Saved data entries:
#####

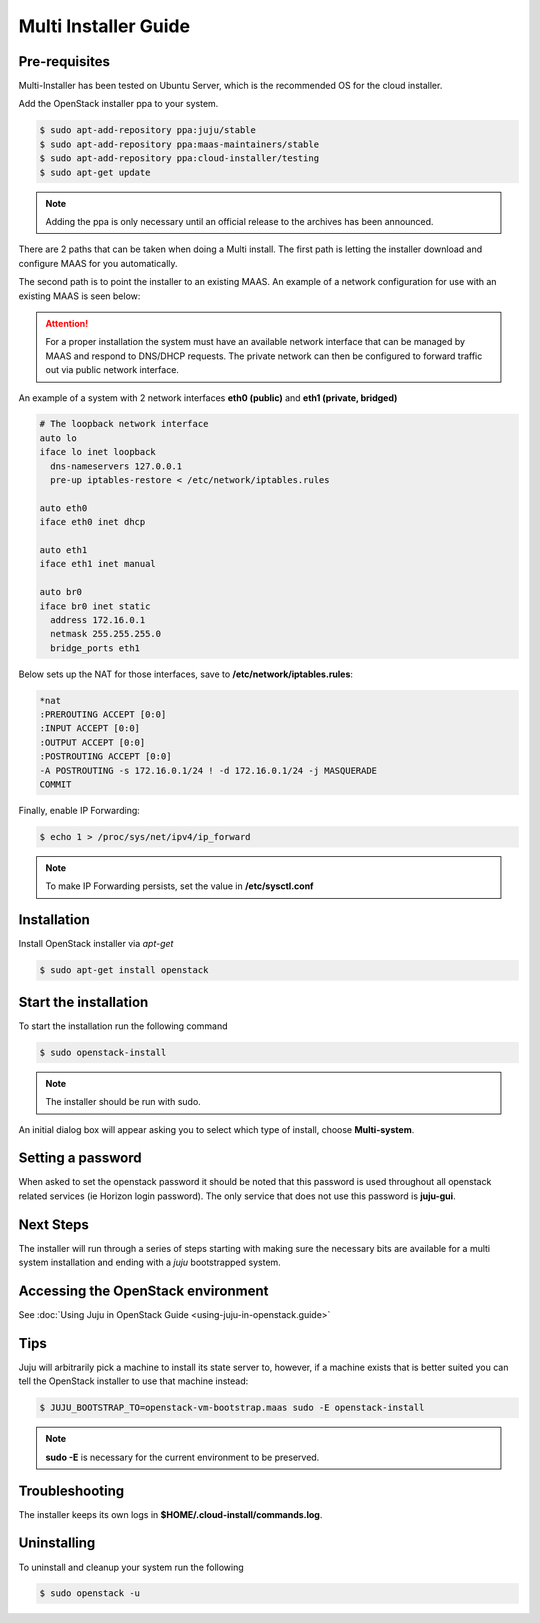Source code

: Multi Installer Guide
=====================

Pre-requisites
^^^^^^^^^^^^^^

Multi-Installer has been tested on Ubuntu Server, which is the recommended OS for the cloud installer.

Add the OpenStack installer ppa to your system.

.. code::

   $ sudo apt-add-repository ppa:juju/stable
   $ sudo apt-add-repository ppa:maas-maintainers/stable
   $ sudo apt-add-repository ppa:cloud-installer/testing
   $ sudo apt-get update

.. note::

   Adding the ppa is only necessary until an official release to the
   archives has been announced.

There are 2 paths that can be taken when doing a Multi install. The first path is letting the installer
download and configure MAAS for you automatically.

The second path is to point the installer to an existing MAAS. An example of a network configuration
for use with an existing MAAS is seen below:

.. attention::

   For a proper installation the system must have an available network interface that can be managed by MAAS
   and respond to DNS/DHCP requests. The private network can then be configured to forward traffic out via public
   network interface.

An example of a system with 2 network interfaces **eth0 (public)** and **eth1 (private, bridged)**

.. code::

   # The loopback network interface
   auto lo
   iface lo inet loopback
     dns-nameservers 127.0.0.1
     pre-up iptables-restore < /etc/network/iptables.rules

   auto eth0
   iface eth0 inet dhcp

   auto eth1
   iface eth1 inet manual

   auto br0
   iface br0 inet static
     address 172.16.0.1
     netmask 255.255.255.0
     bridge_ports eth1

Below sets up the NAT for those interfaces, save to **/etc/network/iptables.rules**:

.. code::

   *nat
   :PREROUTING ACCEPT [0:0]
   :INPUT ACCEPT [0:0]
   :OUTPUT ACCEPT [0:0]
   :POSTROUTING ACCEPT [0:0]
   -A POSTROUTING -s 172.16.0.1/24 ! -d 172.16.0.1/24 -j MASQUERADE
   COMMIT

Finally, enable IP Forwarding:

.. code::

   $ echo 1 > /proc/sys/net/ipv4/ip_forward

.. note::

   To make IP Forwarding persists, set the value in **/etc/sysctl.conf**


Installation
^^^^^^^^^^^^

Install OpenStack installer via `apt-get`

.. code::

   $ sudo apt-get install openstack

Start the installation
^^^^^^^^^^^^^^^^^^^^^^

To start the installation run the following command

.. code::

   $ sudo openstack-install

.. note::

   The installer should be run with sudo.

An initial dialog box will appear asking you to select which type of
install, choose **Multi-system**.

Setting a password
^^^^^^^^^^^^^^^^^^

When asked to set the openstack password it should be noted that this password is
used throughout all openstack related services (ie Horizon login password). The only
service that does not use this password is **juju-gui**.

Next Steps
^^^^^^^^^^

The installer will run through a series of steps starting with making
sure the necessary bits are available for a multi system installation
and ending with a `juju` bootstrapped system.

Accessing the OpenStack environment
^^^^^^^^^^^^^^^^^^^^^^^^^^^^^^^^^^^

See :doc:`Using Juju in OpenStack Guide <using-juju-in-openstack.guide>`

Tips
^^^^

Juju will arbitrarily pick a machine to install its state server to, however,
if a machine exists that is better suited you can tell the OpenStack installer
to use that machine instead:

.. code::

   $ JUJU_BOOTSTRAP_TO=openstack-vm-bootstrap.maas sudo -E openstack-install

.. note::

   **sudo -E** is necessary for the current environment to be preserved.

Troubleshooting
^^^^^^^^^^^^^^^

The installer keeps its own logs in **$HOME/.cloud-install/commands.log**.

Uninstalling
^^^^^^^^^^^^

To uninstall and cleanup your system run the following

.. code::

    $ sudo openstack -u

#####

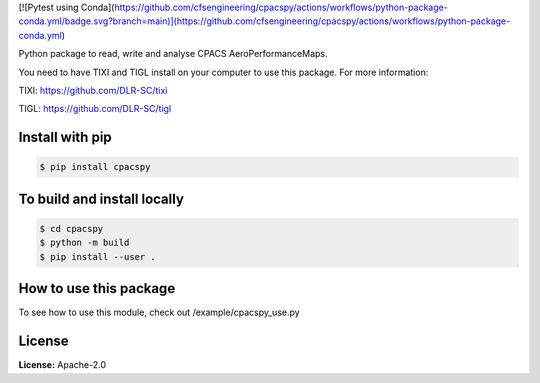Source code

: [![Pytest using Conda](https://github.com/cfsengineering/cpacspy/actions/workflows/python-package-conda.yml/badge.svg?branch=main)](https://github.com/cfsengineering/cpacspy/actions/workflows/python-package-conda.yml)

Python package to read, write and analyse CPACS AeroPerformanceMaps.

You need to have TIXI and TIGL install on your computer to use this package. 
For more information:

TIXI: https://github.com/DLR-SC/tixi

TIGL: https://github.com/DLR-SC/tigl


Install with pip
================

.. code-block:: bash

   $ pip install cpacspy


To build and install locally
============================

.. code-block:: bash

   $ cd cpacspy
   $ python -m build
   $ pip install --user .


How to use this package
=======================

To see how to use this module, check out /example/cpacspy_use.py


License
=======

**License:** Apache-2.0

#####

**WHAT TO DO**
Look above for the line with "To uninstall and" and the line with "sudo openstack -u"; transcribe both and all lines in between, exactly, and nothing else.

**WRITTEN ANSWER**
To uninstall and cleanup your system run the following

.. code::

    $ sudo openstack -u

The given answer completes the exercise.